» ТЕКСТ ДЛЯ ЧТЕНИЯ
<<<<

Русофобия. История изобретения страха - Наталия Петровна Таньшина
Шрифт:
Интервал:
Закладка:
Опасные русские связи Виктора Гюго
На восстание в Польше откликнулся и Виктор Гюго. После государственного переворота Луи-Наполеона Бонапарта 2 декабря 1851 года Гюго отправился в изгнание на английский остров Джерси[1227]. Когда колония французских «изгнанников» была выселена английским губернатором острова, Гюго обосновался на острове Гернси. Там, остро переживая свою судьбу, он создаёт вокруг себя ореол страдальца и мученика. Чувствуя себя пророком, он был готов пророчествовать и благословлять всех, кто обращался к нему за помощью.
Когда по окончании Крымской войны до Гюго доходят «голоса из России», ставшей на путь реформ, он ищет повод выразить своё одобрение «молодой России», протянуть ей руку помощи, как он протягивал её итальянцам, испанцам, грекам. Посредником между ним и Россией становится А. И. Герцен, начало переписки с которым относится к середине 1850-х годов. Русскими знакомыми «пророка в изгнании» были эмигранты, группировавшиеся вокруг «Полярной Звезды» и «Колокола», и под их влиянием формировался взгляд Гюго на Россию. Герцен пригласил его к сотрудничеству в «Полярной Звезде» (аналогичные приглашения получили Дж. Мадзини, Л. Блан, П.-Ж. Прудон, Ж. Мишле), и писатель с живостью согласился[1228].

>>>>

» ФРАГМЕНТ ДАННЫХ
<<<<

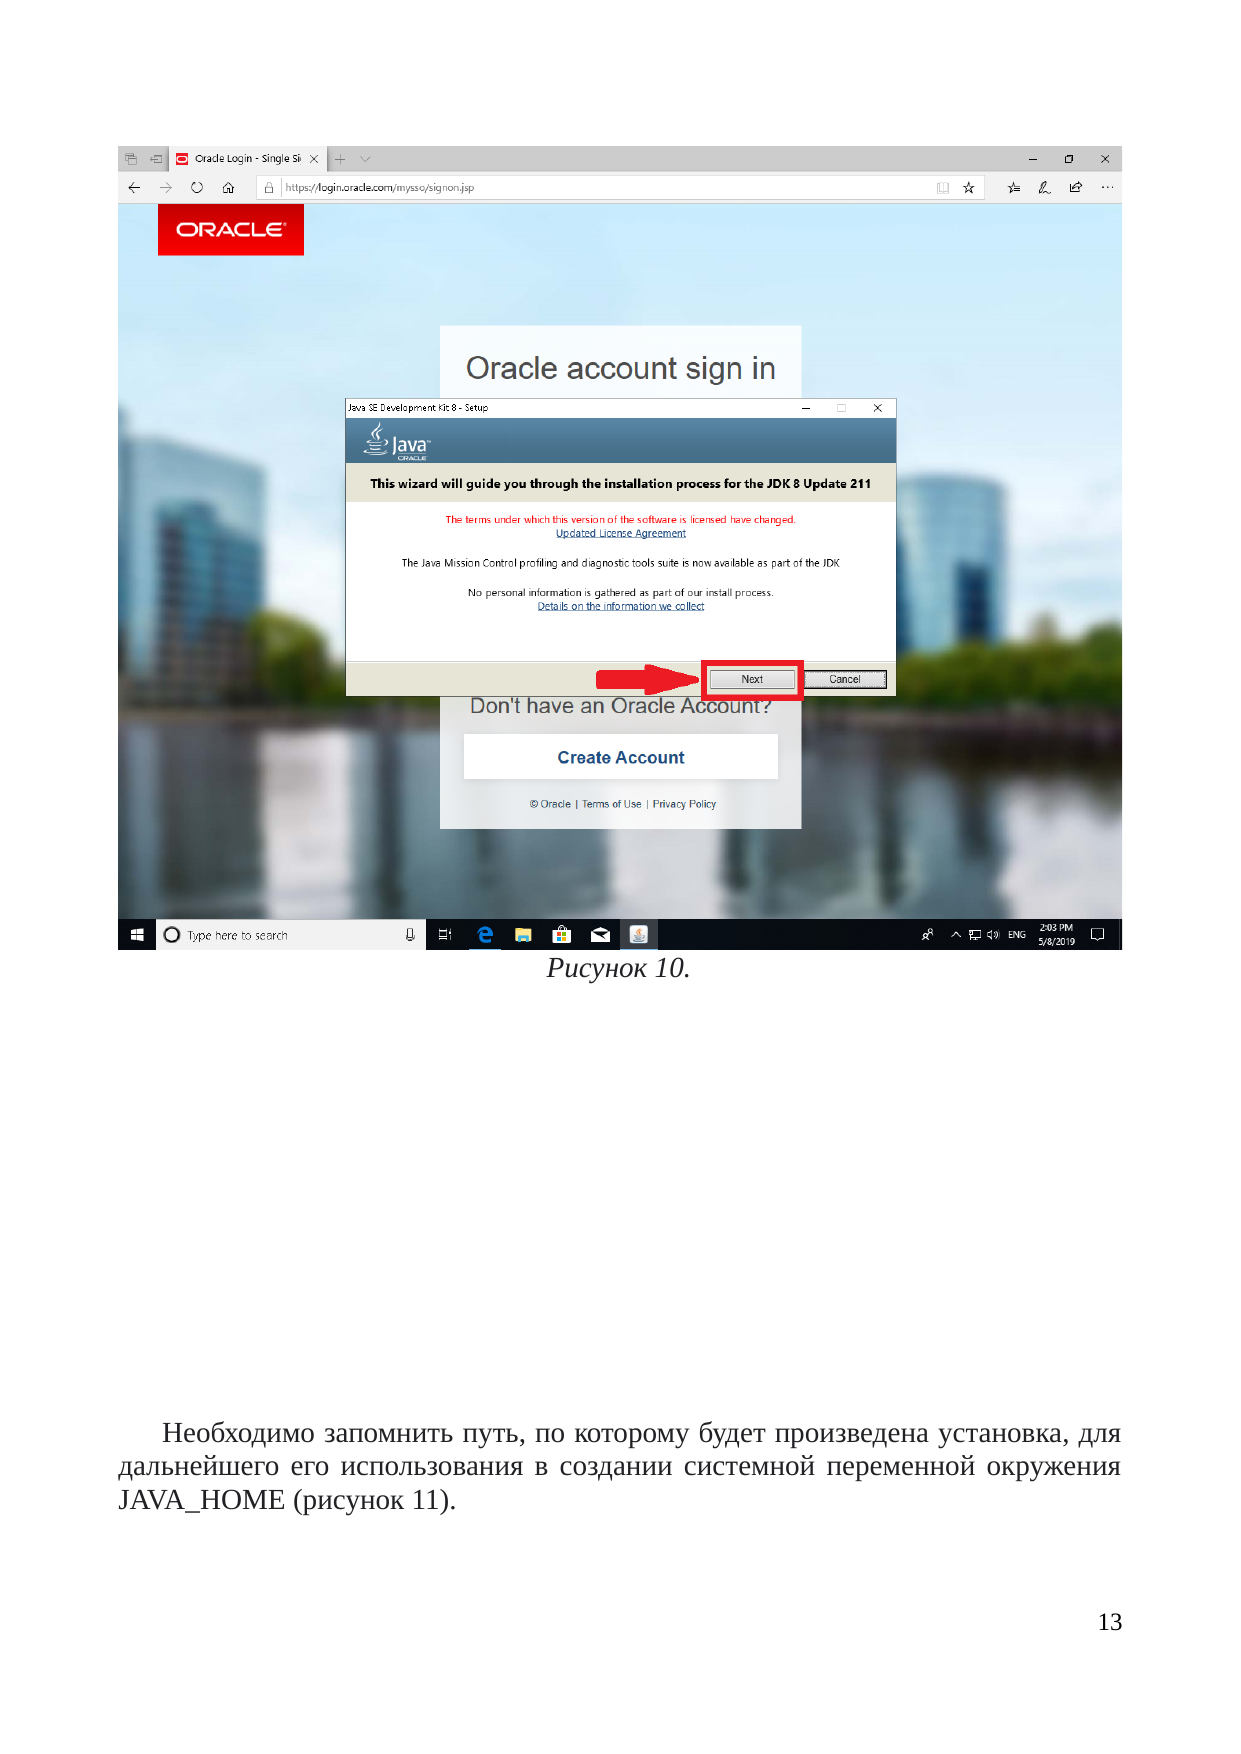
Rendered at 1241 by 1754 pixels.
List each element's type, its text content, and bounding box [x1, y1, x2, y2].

>>>>

» ЗАДАНИЕ
Сократите абзац отрывка о Викторе Гюго, который начинается словами «Когда по окончании Крымской войны», и представьте его в виде списка с основными фактами.

» РЕШЕНИЕ НИЖЕ
- После Крымской войны до Гюго доходят «голоса из России», ставшей на путь реформ. Он стремится поддержать «молодую Россию», как прежде поддерживал итальянцев, испанцев и греков.
- Посредником между ним и Россией становится А. И. Герцен. Их переписка началась в середине 1850-х годов.
- Русскими знакомыми Гюго были эмигранты из круга «Полярной Звезды» и «Колокола». Под их влиянием складывался его взгляд на Россию.
- Герцен пригласил Гюго сотрудничать в «Полярной Звезде», как и Дж. Мадзини, Л. Блана, П.-Ж. Прудона и Ж. Мишле. Писатель охотно согласился.